In the Cokemachineglow tree fort we discussed recently the term “barbecue rap” as it related to the excellently anachronistic, backpack-friendly Tanya Morgan record Brooklynati. That record’s De La soulfulness exudes neighborliness and warmth pretty blatantly, but somehow this gently thuggish Curren$y record also feels applicable. The similarities aren’t exact. Maybe I’m just barbecuing a lot right now, or maybe like pornography I know barbecue rap when I see it. But: in the strange inversion currently occurring in hip-hop, wherein the virtues of the traditional underground are switching with the licentiousness of the mainstream, there seems to be blossoming a strange brand of rap track, less aggressive and more convivial in its braggadocio and sonically composed of equal parts electronica, top 40 pop and new age as much as it is hip-hop; and this type of track, found as easily on Paper Trail (2008) as on Starshipz & Rockets (2008), seems imbued with warm weather and a sort of post-Obama “up with people” sense of familial optimistism. Or maybe rappers are just listening to more P.M. Dawn these days.

“Summer Vacations,” off the new Cool Kids mixtape Gone Fishing, might embody barbecue rap more fully than anything off This Ain’t No Mixtape, with its curlicues of smoky synth lines evaporating lightly in the air and its windows-down slow-rolling bass line and its, you know, title, but the mixtape from which it is culled is interesting for entirely different reasons. Indeed, Gone Fishing presents a shift in the Cool Kids’ ethos. Previously guarded, unwilling to step rashly into a bad verse or non-classic beat, they seem disarmingly lax here, kicking out a long, loose tape.
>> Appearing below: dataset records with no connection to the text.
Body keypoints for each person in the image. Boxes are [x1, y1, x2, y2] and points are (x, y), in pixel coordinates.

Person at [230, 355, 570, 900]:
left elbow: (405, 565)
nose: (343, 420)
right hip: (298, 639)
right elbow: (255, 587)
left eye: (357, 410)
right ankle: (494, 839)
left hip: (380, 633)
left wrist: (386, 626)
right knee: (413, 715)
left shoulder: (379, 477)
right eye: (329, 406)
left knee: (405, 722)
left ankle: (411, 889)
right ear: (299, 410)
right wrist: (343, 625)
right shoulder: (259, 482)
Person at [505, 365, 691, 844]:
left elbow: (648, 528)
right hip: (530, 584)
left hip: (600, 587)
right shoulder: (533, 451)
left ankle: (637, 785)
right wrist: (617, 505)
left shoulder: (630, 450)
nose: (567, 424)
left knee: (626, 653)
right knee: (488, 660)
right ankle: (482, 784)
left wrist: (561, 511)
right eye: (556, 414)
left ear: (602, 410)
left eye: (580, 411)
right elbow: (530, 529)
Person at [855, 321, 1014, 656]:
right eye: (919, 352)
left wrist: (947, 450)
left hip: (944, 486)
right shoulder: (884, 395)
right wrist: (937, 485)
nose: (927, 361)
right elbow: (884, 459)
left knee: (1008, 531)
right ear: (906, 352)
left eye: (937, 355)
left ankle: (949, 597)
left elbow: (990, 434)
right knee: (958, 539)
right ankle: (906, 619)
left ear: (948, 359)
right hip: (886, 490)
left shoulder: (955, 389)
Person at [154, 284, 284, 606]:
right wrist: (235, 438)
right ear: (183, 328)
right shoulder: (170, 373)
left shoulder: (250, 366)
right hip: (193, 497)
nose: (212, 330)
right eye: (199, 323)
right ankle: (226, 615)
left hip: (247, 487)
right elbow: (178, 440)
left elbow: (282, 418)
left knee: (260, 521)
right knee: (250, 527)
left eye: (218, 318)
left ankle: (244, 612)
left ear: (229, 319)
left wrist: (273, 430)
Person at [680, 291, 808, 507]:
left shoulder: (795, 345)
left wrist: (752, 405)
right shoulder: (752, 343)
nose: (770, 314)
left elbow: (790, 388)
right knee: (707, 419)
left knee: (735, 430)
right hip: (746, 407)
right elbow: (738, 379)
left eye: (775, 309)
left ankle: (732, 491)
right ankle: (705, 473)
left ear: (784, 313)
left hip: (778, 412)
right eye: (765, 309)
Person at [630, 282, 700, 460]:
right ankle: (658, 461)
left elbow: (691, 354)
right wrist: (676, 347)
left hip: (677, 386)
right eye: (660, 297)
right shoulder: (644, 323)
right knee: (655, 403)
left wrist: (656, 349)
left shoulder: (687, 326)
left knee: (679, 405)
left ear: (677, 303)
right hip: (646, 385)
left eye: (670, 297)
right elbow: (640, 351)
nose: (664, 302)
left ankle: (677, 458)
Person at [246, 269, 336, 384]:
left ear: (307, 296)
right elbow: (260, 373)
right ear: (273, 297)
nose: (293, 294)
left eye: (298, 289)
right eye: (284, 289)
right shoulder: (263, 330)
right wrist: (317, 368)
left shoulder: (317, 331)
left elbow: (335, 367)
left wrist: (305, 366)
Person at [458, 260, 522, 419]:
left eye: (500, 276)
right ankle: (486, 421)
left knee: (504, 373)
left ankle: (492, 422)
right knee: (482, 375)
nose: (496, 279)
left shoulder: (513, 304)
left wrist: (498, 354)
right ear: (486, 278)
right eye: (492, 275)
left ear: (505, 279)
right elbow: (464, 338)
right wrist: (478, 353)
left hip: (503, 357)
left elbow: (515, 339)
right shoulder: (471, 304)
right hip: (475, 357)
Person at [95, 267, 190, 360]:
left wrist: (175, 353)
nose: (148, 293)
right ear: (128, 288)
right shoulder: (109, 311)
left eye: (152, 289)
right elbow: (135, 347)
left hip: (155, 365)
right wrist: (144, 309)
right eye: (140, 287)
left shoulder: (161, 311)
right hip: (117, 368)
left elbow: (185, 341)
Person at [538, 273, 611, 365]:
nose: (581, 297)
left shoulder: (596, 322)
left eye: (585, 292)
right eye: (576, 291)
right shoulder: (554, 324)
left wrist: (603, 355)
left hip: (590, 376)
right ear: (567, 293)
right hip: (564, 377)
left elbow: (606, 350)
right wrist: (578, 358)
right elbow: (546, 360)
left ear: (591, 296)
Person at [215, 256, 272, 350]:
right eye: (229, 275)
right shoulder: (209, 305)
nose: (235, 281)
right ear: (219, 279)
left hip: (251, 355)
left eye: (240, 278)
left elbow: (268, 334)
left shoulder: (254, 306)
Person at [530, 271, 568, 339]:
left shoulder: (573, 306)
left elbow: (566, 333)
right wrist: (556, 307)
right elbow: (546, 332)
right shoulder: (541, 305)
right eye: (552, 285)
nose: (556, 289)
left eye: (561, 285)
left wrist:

Their aesthetic previously seemed crystallized into a few lines and sounds—that cymbal ride on “What It Iz,” the hook on “Black Mags,” the line “the concept of rocking shows is so old”—but here it’s stretched to full-length, parked in plain view and hood up, ready for investigation. This sonic idea they presented so earth-shatteringly a couple years ago appears, here, sorta approachable. Understandable, even.

It works. The amount of basketball and videogame references on Gone Fishing is truly idiotic, but Chuck’s flow has matured into something noteworthy: he sounds like he’s breathing through his ears on the first track. Opening up the hooks for Renaissance (2008)-reminiscent crooning on tracks like “Jump Rope” and the breathtakingly hot “Weekend Girls” shows an appealing willingness to fuck with their established formula. Don’t get it wrong: I still hope When Fish Ride Bicycles is like twelve perfect singles, and it’s good to hear that Mikey will still drop a phrase like “Rosey O’Donnell thick” on a track they’ll still kick like “Gold Links”—vintage Cool Kids, nothing out of place. But “Premium Blends” (for example) sounds less like the Cool Kids and more like just a really hot track, and by the time the MTV Jams staple “Pennies” rolls around, updated with a winsome Ludacris Guest Verse™, it becomes clear that the appeal of this mixtape isn’t that of an underground crush maintaining heat but something else entirely. The revelation is, instead, the sound of the Cool Kids being assimilated into the mainstream without sacrificing any of their singularity. When MySpace stars start looking like album artists and a No Limit also-ran turns a mixtape into a profoundly promising debut, rap is headed some place strange and new indeed. Fortunately, Bun B can guest on anything.